Coal-black death overwhelms Soma villages

Coal-black death overwhelms Soma villages

Gülden AYDIN

Hundreds of men and women are in grief in front of the house of Tuncay Şahin, a father of four, who was brought out dead. Some 15,000 miners work at the facilities in Soma. HÜRRİYET photo, Levent KULU

We arrived at the Soma Kömür İşletmeleri facility at 2.30 a.m. Ambulances were passing by with their sirens. The state was there with all its might. Aid tents, trucks full of water and food, firefighters, the gendarmerie, the police… Thousands of men and women were waiting there, standing. The tired laments of mothers had come to an end. All eyes were on the stretchers that would come out of the mouth of the deadly mine.

The large crowd moved forward to the bodies that came out every now and then.

“Open the face,” they told the officials. Their young and beautiful faces were stained with blood from their noses and eyes. Muddy miner boots were on their feet. The wails of the mothers would tear your heart out.

Adalet was exhausted. She was talking to herself, beating her lap. “No, it’s not my Cengiz. He will come out,” she said.

The smoke had got thicker by 4.30 a.m. and search and rescue work was halted. The relatives of miners were all standing still. The body of Cengiz, Adalet’s 34-year-old sweetheart, would come to light only in the afternoon on the same day.

They lie in darkness


The stretchers started to emerge one after another in the morning. The search and rescue teams were from the three mines in the area and their friends from the neighboring province of Kütahya.

“There weren’t enough oxygen masks. Friends were fainting from the lack of air. We had to come out without taking out our friends. The ones you see are those from the upper [parts of the mine]. We think 300 to 500 friends were there,” said one miner who had got out.  

Zone of mourning

Some 15,000 miners work at the facilities in Soma, a large proportion of the town population. The miner population in nearby Kırkağaç is also high. The town of Kınık sacrificed 85 sons, while 11 from the village of Köseler and 11 from Elmadere (three have not been found yet) also perished.

The Fatih neighborhood of Kınık was also mourning. Hundreds of men and women are in grief. The body of Tuncay Şahin, 38, a father of four, was brought out. His wife was crying on the shoulder of hundreds of other women in the court of the house. One cannot stand it.

This is mass murder: Workers


“We are all miners, most of us work at that mine,” said the mourning men. ”I have been working at that mine for five years for 55 liras per day,” said Erkan, 25. “I escaped with two seconds only. We searched for our friends for 24 hours.”

There are no precautions at the mine, he said. “No shelters. You have to crawl in the galleries. There is no maintenance, only production.”

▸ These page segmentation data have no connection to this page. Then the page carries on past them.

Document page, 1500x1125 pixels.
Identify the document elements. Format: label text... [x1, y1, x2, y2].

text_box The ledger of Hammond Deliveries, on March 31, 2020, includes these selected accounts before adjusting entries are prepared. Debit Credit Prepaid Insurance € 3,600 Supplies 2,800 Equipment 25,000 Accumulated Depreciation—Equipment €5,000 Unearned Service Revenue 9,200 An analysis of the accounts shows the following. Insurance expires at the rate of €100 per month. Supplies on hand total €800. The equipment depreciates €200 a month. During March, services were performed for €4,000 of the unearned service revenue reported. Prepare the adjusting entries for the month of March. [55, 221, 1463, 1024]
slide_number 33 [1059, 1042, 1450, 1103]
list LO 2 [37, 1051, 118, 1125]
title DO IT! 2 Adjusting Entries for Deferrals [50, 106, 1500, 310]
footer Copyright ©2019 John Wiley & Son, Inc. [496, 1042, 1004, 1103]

Then Ersan, 35, spoke. “A fire broke out. Four power units of 6,000 volts could not carry the load of working 24/7. The power units should have been halted but they were used for more coal. The coal caught fire because of sparks. My friends suffocated from the smoke,” he said.

Retired miner Mahmut Akın, 62, said that during his service the mine belonged to the state and there were no subcontractors. “Such a massacre has not happened for years. This is mass murder. The people who have died are between the ages of 25 and 35,” he said.

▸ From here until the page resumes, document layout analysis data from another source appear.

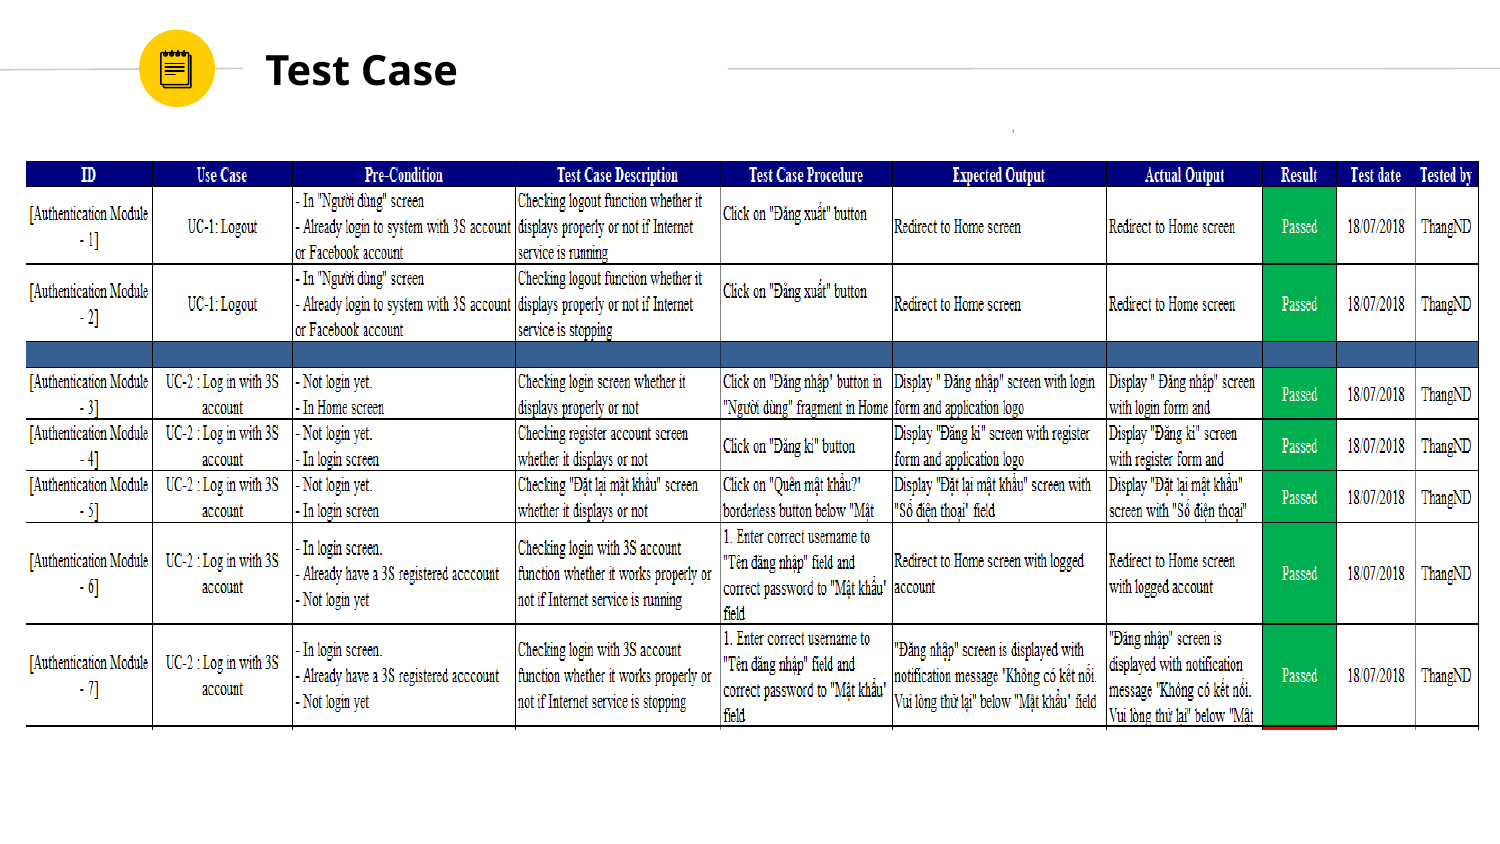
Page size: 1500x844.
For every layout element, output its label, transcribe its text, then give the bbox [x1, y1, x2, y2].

text_box [139, 29, 215, 66]
text_box Test Case [250, 33, 728, 105]
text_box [160, 50, 192, 88]
text_box [140, 78, 214, 108]
picture [26, 129, 1481, 731]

Village waiting for bodies

Köseler, a poor village with no farm land, is 80 kilometers from the mine. Mining is the village’s sole source of income. Husbands and sons in the village have lost their lives at the mine, to which they used to travel for four hours every day in three shifts.

Villagers in Kırkağaç were also mourning. They were waiting for more bodies. Identification was not over. Men were gathered at the village square for condolences.

Some 115 out of 130 households there are involved in mining, said local İbrahim Köseler. “I only escaped as I was on my annual leave,” he said.